▶ **Directions for this task**
Read through the data and report every line in which the word "wire" occurs.

▶ **Records provided**
**********

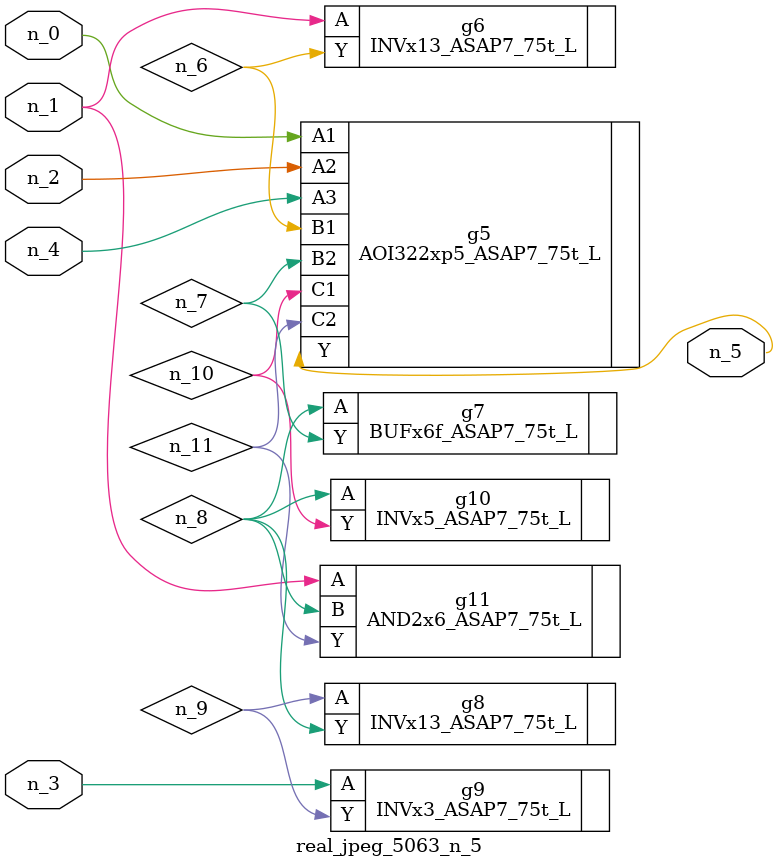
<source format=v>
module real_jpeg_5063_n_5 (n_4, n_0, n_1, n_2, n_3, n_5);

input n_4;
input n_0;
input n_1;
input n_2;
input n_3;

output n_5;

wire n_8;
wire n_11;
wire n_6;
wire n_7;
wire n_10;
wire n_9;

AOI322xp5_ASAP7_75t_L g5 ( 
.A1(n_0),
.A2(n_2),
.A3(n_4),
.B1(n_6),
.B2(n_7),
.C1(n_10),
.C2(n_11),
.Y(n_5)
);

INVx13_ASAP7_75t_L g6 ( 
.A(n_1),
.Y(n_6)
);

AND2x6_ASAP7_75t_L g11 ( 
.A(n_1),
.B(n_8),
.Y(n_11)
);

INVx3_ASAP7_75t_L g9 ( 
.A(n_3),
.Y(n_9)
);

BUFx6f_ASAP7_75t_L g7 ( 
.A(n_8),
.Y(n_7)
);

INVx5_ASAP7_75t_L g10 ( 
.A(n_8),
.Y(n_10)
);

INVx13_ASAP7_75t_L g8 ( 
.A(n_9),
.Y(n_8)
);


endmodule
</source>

**********

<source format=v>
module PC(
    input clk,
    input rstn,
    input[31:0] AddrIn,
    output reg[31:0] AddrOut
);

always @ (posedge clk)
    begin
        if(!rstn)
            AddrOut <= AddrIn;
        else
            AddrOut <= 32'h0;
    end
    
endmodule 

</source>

**********

▶ **Response area**
wire n_8;
wire n_11;
wire n_6;
wire n_7;
wire n_10;
wire n_9;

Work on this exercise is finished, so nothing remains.